The request -
Extract the text of every row below verbatim, leaving the pictures out of your answer.

Material -
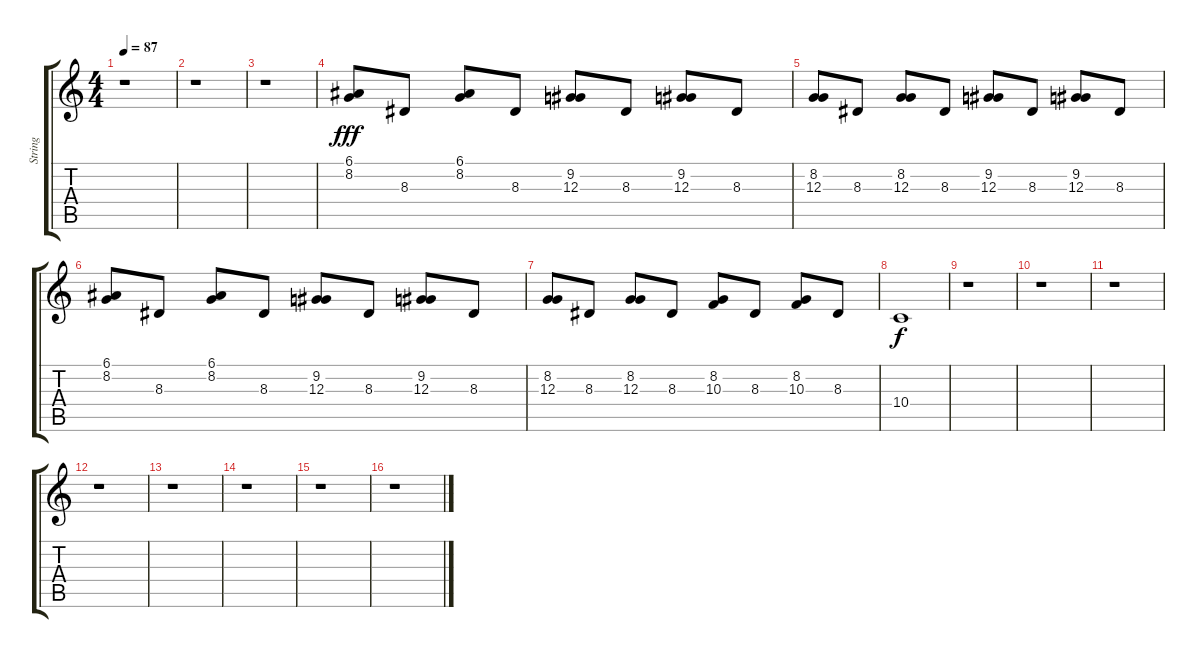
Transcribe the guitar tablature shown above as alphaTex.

\track ("String" "String") {instrument synthstrings2}
\staff {score tabs}
\tuning (E4 B3 G3 D3 A2 E2) {hide}
\ts (4 4)
\tempo 87
\clef g2
\ks c
r.1{dy f} |
r.1 |
r.1 |
(6.1 8.2).8{dy fff} 8.3.8 (6.1 8.2).8 8.3.8 (9.2 12.3).8 8.3.8 (9.2 12.3).8 8.3.8 |
(8.2 12.3).8 8.3.8 (8.2 12.3).8 8.3.8 (9.2 12.3).8 8.3.8 (9.2 12.3).8 8.3.8 |
(6.1 8.2).8 8.3.8 (6.1 8.2).8 8.3.8 (9.2 12.3).8 8.3.8 (9.2 12.3).8 8.3.8 |
(8.2 12.3).8 8.3.8 (8.2 12.3).8 8.3.8 (8.2 10.3).8 8.3.8 (8.2 10.3).8 8.3.8 |
10.4.1{dy f} |
r.1 |
r.1 |
r.1 |
r.1 |
r.1 |
r.1 |
r.1 |
r.1
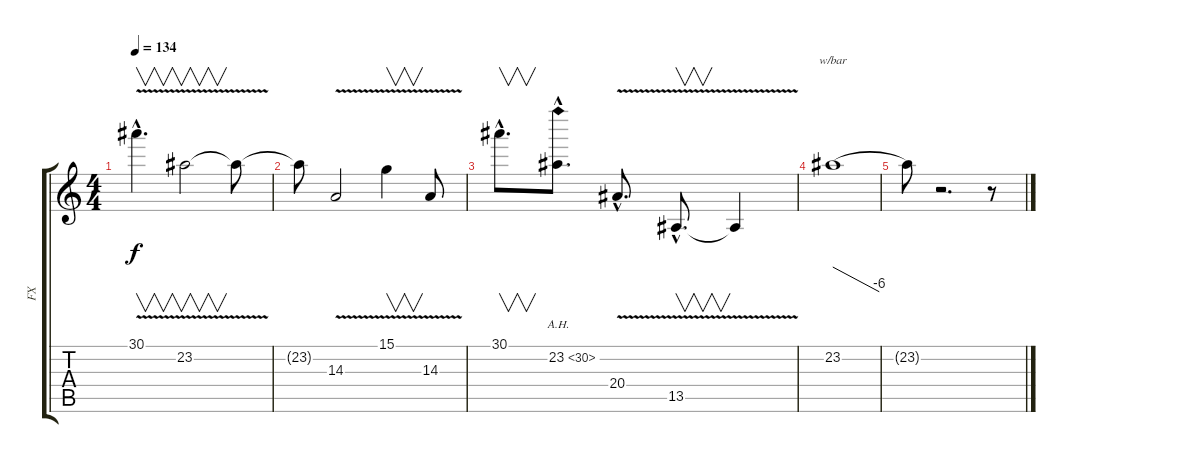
\track ("FX" "FX") {instrument frenchhorn}
\staff {score tabs}
\tuning (E4 B3 G3 D3 A2 E2) {hide}
\ts (4 4)
\tempo 134
\clef g2
\ks c
30.1{v hac}.4{v d dy f} 23.2{v}.2{v} 23.2{t}.8 |
23.2{t}.8 14.3{v}.2 15.1{v}.4{v} 14.3{v}.8 |
30.1{hac}.8{v d} 23.2{ah 7 hac}.8{d} 20.4{v hac}.8{d} 13.5{v hac}.8{v d} 13.5{t}.4 |
23.2.1{tbe (dive default 0 0 60 -24)} |
23.2{t}.8 r.2{d} r.8
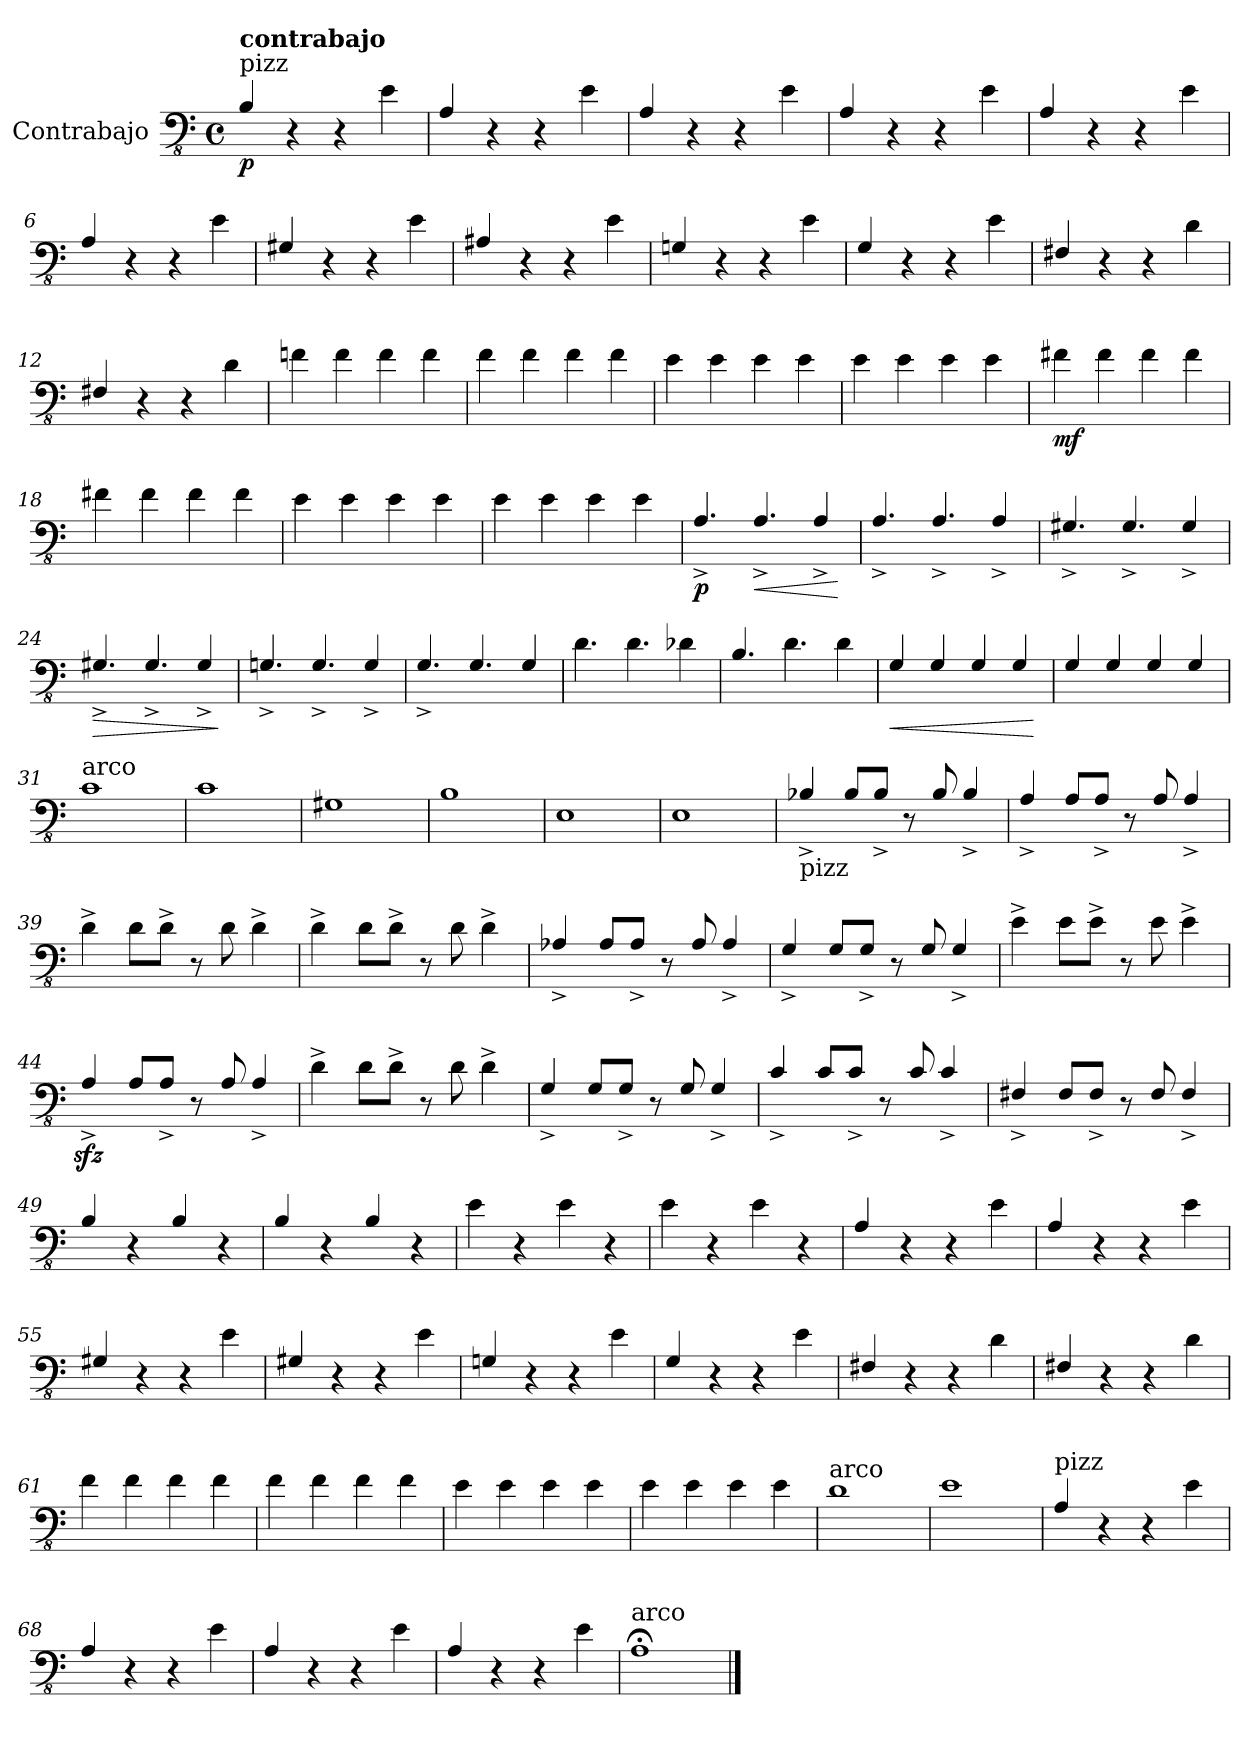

Final answer -
Transcribe the guitar tablature shown above as alphaTex.

\track ("String" "String") {instrument synthstrings2}
\staff {score tabs}
\tuning (E4 B3 G3 D3 A2 E2) {hide}
\ts (4 4)
\tempo 87
\clef g2
\ks c
r.1{dy f} |
r.1 |
r.1 |
(6.1 8.2).8{dy fff} 8.3.8 (6.1 8.2).8 8.3.8 (9.2 12.3).8 8.3.8 (9.2 12.3).8 8.3.8 |
(8.2 12.3).8 8.3.8 (8.2 12.3).8 8.3.8 (9.2 12.3).8 8.3.8 (9.2 12.3).8 8.3.8 |
(6.1 8.2).8 8.3.8 (6.1 8.2).8 8.3.8 (9.2 12.3).8 8.3.8 (9.2 12.3).8 8.3.8 |
(8.2 12.3).8 8.3.8 (8.2 12.3).8 8.3.8 (8.2 10.3).8 8.3.8 (8.2 10.3).8 8.3.8 |
10.4.1{dy f} |
r.1 |
r.1 |
r.1 |
r.1 |
r.1 |
r.1 |
r.1 |
r.1
\track ("FX" "FX") {instrument frenchhorn}
\staff {score tabs}
\tuning (E4 B3 G3 D3 A2 E2) {hide}
\ts (4 4)
\tempo 134
\clef g2
\ks c
30.1{v hac}.4{v d dy f} 23.2{v}.2{v} 23.2{t}.8 |
23.2{t}.8 14.3{v}.2 15.1{v}.4{v} 14.3{v}.8 |
30.1{hac}.8{v d} 23.2{ah 7 hac}.8{d} 20.4{v hac}.8{d} 13.5{v hac}.8{v d} 13.5{t}.4 |
23.2.1{tbe (dive default 0 0 60 -24)} |
23.2{t}.8 r.2{d} r.8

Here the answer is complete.